STAGE REVIEW : Long Live This Revolution : Musical: Heroes abound in a rousing and passionate ‘Les Miserables’ at the Pantages Theatre.
Does older necessarily mean better or does it simply mean that things have more time to grow on you?
It’s a good question to ask of the return of “Les Miserables.” This touring production, with an entirely new company headed by Gary Morris as Jean Valjean, is a powerful edition of the Alain Boublil/Claude-Michel Schonberg musical based on the Victor Hugo classic. You have to hand it to those guys. They understand heroic.
And yet, something about the production that opened Sunday at the Pantages Theatre actually seems an improvement over the one that played the Century City Shubert in 1988-89. Is it the rococo decor of the Pantages itself that marries better with the romantic excesses of “Les Miz”? Or is it the stature of Morris’ potent, if youthful Valjean? Whatever. There’s a lucidity that makes the show’s three-hours-plus running-time swifter and more palatable than one recalls from past experience.

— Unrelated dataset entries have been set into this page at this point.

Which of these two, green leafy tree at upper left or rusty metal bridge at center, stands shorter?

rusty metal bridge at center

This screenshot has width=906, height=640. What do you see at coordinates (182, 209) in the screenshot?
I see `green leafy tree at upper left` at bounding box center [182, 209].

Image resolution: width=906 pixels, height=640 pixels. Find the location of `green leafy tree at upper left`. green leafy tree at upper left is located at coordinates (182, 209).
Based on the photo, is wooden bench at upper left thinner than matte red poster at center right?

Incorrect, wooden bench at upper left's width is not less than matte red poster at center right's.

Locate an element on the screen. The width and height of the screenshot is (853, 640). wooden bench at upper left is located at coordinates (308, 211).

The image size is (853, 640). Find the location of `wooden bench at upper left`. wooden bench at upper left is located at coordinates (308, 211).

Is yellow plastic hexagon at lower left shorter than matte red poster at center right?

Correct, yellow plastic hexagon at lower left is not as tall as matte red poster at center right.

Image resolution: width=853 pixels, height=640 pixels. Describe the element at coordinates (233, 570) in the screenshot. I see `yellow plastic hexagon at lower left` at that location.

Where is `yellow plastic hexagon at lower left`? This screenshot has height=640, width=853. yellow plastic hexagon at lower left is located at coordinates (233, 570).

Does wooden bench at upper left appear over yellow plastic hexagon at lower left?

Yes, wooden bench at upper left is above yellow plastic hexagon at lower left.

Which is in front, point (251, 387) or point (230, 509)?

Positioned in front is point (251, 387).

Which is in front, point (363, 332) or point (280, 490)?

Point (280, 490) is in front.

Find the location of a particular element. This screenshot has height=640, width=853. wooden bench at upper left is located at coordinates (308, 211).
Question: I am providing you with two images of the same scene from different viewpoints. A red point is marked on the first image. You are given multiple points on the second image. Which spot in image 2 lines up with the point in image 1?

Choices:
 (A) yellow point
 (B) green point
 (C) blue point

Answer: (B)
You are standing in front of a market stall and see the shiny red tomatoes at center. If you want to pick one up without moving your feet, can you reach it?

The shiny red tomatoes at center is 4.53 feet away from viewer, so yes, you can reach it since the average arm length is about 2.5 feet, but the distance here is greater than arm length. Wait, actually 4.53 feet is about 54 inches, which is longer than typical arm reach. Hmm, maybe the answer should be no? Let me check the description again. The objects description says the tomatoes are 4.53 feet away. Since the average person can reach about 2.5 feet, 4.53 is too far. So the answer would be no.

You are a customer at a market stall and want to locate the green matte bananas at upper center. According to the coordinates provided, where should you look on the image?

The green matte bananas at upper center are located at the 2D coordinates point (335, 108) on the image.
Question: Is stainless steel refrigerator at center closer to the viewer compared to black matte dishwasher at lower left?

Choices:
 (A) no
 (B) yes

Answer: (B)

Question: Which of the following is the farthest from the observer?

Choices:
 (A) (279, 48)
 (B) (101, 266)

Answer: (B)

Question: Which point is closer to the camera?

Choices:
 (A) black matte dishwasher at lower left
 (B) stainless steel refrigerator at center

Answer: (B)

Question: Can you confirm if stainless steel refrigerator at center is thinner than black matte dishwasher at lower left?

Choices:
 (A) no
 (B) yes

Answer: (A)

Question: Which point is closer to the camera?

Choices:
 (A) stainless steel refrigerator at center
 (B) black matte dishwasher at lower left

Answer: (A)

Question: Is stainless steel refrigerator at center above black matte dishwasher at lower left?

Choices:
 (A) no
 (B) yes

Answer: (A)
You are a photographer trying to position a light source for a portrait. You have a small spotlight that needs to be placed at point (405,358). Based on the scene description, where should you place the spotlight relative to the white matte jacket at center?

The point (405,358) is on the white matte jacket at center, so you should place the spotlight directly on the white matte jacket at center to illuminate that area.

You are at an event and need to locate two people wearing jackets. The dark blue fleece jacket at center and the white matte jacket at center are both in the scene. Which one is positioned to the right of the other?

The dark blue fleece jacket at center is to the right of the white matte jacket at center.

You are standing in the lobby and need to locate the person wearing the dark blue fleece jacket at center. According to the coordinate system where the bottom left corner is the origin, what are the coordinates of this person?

“Les Miserables” was never exactly understated, either as a novel or in the sweep of Schonberg’s rousing and passionate music. Even if less passionate in its English orchestrations than its French ones, it still sounds like a call to prayer or to arms whether or not it is either. In addition, events in the Persian Gulf cast a newly minted wistfulness over such emotional ballads as “Drink With Me to Days Gone By,” “Bring Him Home” or Marius’ rueful “Empty Chairs at Empty Tables.” It’s hard to escape the parallels.
And probably undesirable. The whole idea at “Les Miz” is to allow oneself to be swept away by its larger-than-life events. From the musical’s murky beginnings on the chain-gang and Valjean’s first face-off with Inspector Javert, the power of that confrontation--of honor pitted against honor--resonates in the room.
It has a psychological stranglehold, not only on the men but on the piece. Much depends here on adroit counterbalancing, and Richard Kinsey’s rectitude as Javert, his booming voice and precise, dominant presence are, pound per pound, those of a worthy opponent.
Beyond Kinsey and Morris, whose demeanor broadcasts strength and dignity and yet whose upper registers could melt steel, the show’s juiciest morsels are the scuzzy Thenardiers--the maggots that infiltrate social order. This raucous, varmint-ridden pair, besotted by love of money, are ubiquitous cartoons at the sly hands of Drew Eshelman and Rosalyn Rahn, as his salivating wife.
Susan Gilmour’s tender Fantine, Susan Tilson’s empathetic Eponine, Peter Gunther’s straight-arrow Marius and Aaron Metchik as an uncommonly spunky Gavroche make important contributions to the supporting cast.
The real stars of this show, however, remain its technical effects. The astute combined inventions of set, sound and lighting designers John Napier, Tony Meloa and David Hersey, respectively, formulate an echoy, smoke-screened universe of haunting images, none more breathtaking perhaps than the illusion of Javert jumping off a bridge into a watery whirlpool. (They cleverly reverse the process by raising the bridge to simulate a fall.)
The speed and efficiency with which Paris tenements keel over to form a student barricade--or grid-like projections stalking Valjean’s progress through the Paris sewers--are at least as striking as any cinematic counterpart.
Ultimately, it is the totality of the onslaught, from those special effects to the Schonberg music, from the telescopic Boublil/Natel book to the Herbert Kretzmer lyrics, from the innate power of the Hugo characters to the pared-down ones in this version that make “Les Miserables” the most emotionally manipulative musical in memory. Next, that is, to Boublil and Schonberg’s “Miss Saigon,” expected on Broadway in April.
But that’s another story.
Meanwhile, lovers of “Les Miz,” will not be disappointed in the production currently on view. It cuts no corners and the towering presence of Gary Morris in the lead doesn’t hurt a bit.
Gary Morris: Jean Valjean
Richard Kinsey: Javert
Susan Gilmour: Fantine
Rosalyn Rahn: Mme. Thenardier
Drew Eshelman: Thenardier
Susan Tilson: Eponine
Kimberly Behlmann: Cosette
Peter Gunther: Marius
Aaron Metchik: Gavroche
The return of the musical based on the novel by Victor Hugo. Producer Cameron Mackintosh. Executive producer Martin McCallum. Directors/adaptors John Caird, Trevor Nunn. Executive producer/associate director Richard Jay Alexander. Original French book Alain Boublil, Jean-Marc Natel. Additional material James Fenton. Music Clude-Michel Schonberg. Lyrics Herbert Kretzmer. Sets John Napier. Lights David Hersey. Costumes Andreanne Neofitou. Orchestral score John Cameron. Musical supervisor Robert Billig. Musical director Dale Rieling. Sound Tony Meloa/Autograph. Production supervisor Sam Stickler.